München unterliegt Paris im Ringen um EU-Patentgericht
AFP VOM 29.6.2012 | Nachrichten - Allgemein | 967 Aufrufe Mehr zum Thema:Patent, Europa, Patentamt
Weg für EU-Patent frei
Nach rund 40 Jahren der Diskussion ist der Weg für ein gemeinsames Patent in der EU frei. Die europäischen Staats- und Regierungschefs erzielten dazu auf ihrem Gipfel in Brüssel eine Einigung, wie EU-Ratspräsident Herman Van Rompuy bekannt gab. Der EU-Gipfel habe den letzten Streitpunkt ausgeräumt und sich auf den Sitz des zuständigen Gerichts geeinigt, sagte ein Sprecher der dänischen Ratspräsidentschaft. Dabei unterlag - zumindest in Teilen - München, das als Sitz des Europäischen Patentamtes auch auf das Gericht gehofft hatte.

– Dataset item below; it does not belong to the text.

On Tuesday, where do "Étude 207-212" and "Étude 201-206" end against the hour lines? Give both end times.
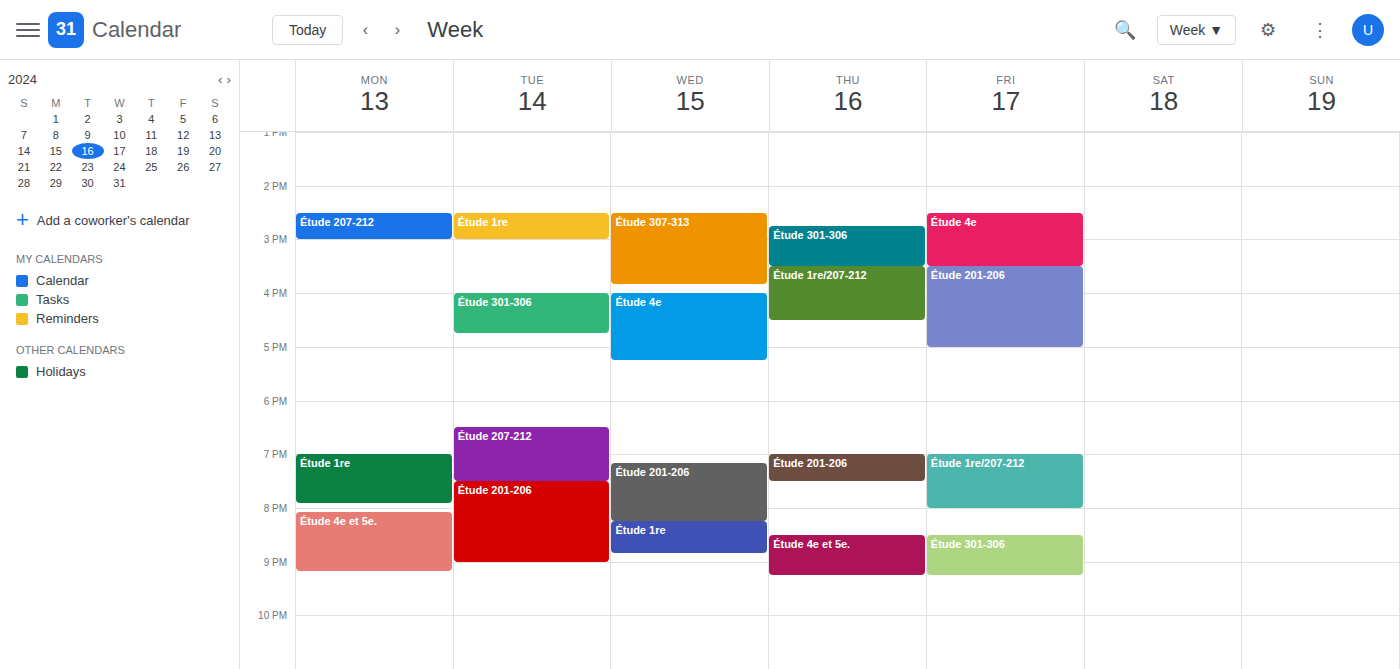
"Étude 207-212": 7:30 PM, halfway between the 7 PM and 8 PM lines. "Étude 201-206": 9:00 PM, exactly on the 9 PM line.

Der Hauptsitz des EU-Patentgerichts soll nun in Paris liegen, auch der Präsident der Institution soll dort arbeiten. Die Verwaltung des Gerichts hingegen bekommt seinen Sitz in München. Deutschland hatte sich für München als Sitz ausgesprochen, da in der bayerischen Landeshauptstadt bereits das Europäische Patentamt sitzt, das auch die neuen Schutzbriefe ausstellen wird.

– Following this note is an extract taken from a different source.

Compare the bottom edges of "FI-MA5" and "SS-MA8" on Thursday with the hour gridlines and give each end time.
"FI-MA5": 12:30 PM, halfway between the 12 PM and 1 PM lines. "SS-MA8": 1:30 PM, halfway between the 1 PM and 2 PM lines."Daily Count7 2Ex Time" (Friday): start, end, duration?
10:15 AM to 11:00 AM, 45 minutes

Die Streitfälle bei den EU-Patenten sollen auf die zuletzt drei verbliebenen Bewerberstädte verteilt werden: In Paris etwa werden demnach unter anderem Klagen zu Textil- und Elektrizität behandelt, in München beschäftigen sich die Patentrichter mit den Themen Ingenieurwesen und Nachhaltigkeit von Ressourcen, in London mit Chemie- und Pharmapatenten.

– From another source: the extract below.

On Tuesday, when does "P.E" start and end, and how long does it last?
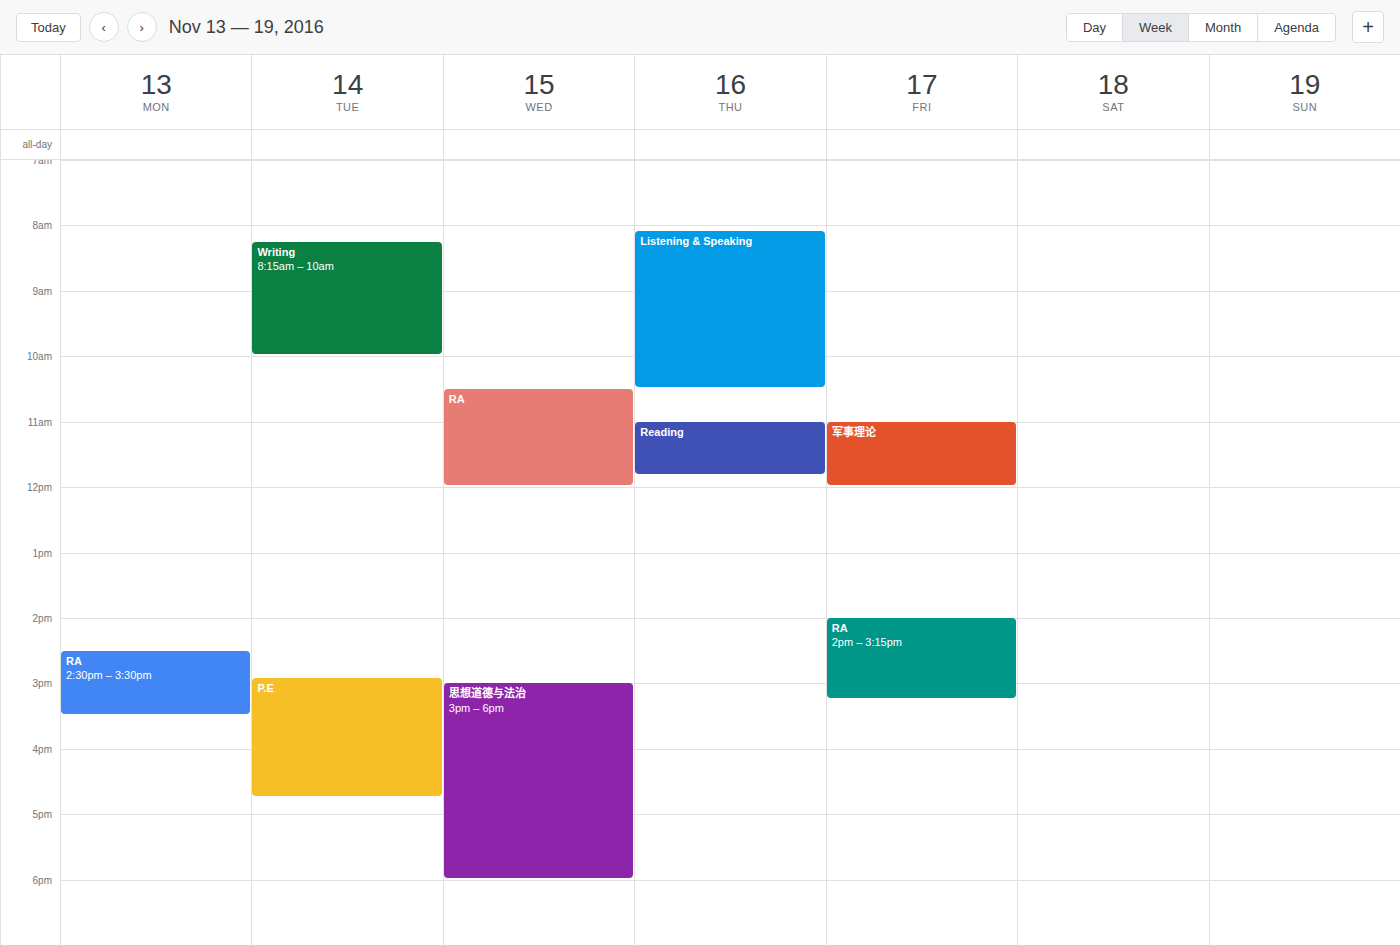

Um das Patent wird seit langem gerungen, Italien und Spanien bleiben wegen eines Streits um die Sprache der Schutzbriefe außen vor. Das neue System soll die Anmeldung von Patenten einfacher, preiswerter und rechtsicherer machen. Bislang müssen Unternehmen ihre Patente in jedem EU-Land einzeln anmelden, was hohe Kosten für Verwaltung und das Übersetzen in jede einzelne EU-Sprache mit sich bringt.